Problem requirements — Please gather every line of the rows below that contains the word "finance".

Collected data
════════════════

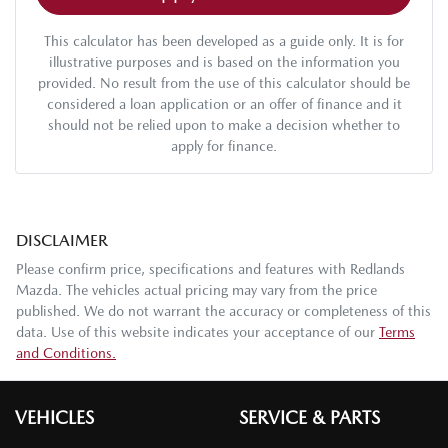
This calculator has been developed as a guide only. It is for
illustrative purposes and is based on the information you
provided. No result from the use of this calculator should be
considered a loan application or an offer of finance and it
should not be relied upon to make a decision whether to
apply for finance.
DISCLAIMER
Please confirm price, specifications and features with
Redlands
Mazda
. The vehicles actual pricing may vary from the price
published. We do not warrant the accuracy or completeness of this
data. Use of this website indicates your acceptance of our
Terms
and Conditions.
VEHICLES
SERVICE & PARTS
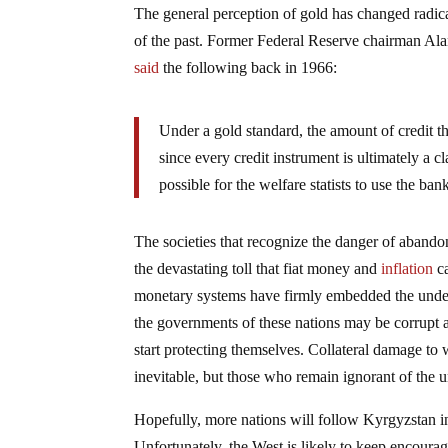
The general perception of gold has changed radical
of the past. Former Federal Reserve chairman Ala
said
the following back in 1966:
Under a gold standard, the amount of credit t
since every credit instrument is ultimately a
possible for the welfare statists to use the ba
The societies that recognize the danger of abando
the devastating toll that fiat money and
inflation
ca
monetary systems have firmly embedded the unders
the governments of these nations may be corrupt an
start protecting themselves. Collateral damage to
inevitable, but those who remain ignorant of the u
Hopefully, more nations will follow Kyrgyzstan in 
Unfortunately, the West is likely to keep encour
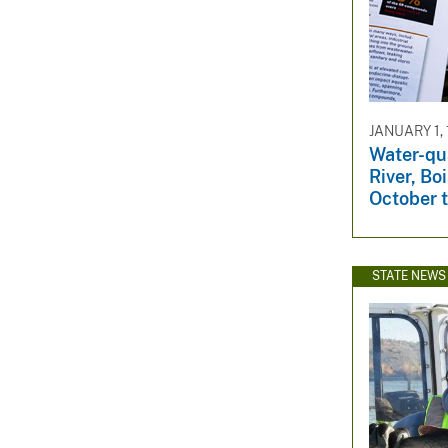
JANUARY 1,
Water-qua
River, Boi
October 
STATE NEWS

════════════════

Response area —
considered a loan application or an offer of finance and it
apply for finance.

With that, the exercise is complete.